I went to see her in the hospital and broached the subject of stopping dialysis again.
“Remember when you said you always wanted to be able to enjoy food? You aren’t eating anymore,” I reminded her. Soon even when she tried to eat, she couldn’t reliably swallow without choking. Her food needed to be pureed.
“I am suffering,” she acknowledged. “All I do is stare at the walls. There is no enjoyment.”
“We can always change what we are doing,” I said.
“No,” she
said after a few days. “I will keep going.” Enjoying food, she had decided, wasn’t that important anymore. She had even convinced herself that the pureed turkey she had for Thanksgiving was good. Then what really, really, really mattered was being around to see her first grandchild born.

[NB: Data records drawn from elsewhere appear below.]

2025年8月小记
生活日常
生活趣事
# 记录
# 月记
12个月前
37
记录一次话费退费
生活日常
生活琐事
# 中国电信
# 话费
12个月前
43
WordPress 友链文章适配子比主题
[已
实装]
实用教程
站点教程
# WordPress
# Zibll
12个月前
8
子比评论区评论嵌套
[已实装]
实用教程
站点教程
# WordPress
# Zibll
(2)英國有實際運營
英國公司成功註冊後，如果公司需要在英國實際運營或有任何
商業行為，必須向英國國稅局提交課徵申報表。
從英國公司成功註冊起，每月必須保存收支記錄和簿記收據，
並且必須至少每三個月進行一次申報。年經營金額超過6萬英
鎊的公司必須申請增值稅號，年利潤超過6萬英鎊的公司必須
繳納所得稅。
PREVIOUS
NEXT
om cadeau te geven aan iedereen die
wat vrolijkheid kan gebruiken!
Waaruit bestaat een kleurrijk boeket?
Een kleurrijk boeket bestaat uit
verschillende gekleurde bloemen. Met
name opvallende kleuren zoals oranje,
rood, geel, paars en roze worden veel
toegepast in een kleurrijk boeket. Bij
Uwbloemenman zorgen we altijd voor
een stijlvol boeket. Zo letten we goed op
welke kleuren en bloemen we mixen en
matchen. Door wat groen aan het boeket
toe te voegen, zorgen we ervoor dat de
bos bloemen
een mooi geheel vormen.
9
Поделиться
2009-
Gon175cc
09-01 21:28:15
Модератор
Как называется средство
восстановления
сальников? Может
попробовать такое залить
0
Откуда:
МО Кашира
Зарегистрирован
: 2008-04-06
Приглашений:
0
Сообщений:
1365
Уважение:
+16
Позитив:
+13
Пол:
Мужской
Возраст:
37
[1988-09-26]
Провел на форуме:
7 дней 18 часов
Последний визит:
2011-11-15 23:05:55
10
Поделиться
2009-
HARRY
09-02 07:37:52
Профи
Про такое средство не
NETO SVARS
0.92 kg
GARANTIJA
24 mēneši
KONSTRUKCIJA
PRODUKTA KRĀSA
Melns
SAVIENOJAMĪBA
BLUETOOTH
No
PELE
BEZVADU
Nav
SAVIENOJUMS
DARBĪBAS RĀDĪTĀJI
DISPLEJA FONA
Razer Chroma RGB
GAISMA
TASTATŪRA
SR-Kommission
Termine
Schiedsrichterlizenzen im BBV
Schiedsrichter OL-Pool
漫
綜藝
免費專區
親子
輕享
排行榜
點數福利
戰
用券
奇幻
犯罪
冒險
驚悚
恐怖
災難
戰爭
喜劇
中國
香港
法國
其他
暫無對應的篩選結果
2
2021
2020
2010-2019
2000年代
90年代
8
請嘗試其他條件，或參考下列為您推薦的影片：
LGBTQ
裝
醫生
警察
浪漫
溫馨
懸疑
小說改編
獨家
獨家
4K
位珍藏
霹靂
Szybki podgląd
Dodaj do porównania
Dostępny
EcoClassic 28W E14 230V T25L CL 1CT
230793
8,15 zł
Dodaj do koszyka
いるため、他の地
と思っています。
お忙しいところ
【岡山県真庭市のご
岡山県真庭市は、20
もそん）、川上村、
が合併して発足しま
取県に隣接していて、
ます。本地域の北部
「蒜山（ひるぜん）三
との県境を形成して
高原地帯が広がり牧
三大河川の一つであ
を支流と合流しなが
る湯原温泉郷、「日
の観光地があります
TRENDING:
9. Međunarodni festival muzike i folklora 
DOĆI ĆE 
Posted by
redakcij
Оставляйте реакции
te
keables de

“Is anybody pregnant?” I asked Mrs. Durante, trying to assess how realistic this new goal was. I was prepared to apply my newly acquired PCEP skill of asking “And what else” until we arrived at a goal that we realistically had a shot of achieving.
One of her daughters was married and trying to get pregnant.
“OK.” I smiled. “That sounds like a wonderful goal.”
Mrs. Durante was discharged to a nursing home but did eventually make it back home and even back to peritoneal dialysis. Then in and out, in and out, this time from home to the hospital she went with shortness of breath that doctors thought might get better with more fluid removed with a little extra dialysis, a breathing treatment, or maybe some antibiotics. Sometimes she went to the hospital with dizziness that doctors thought might lessen with a little more fluid given back. She was never home for more than a couple of days. But I had stopped trying to have conversations with her about how she hoped to live out the rest of her life.
For every five of our dialysis patients, one will die within the year. Yet we often don’t bother spending the time it takes to have conversations about what patients would want their care to be like at the end of their lives. Since dialysis can be a life-saving treatment in many circumstances, we develop a false sense that sudden bouts of illness serious enough to land our dialysis patients in the hospital are temporary when, truth is, dialysis cannot change the reality that the path of kidney failure is a continuous one toward death. A path that is littered with sudden illnesses and setbacks, and recovery is never back to the level of function that the person enjoyed before.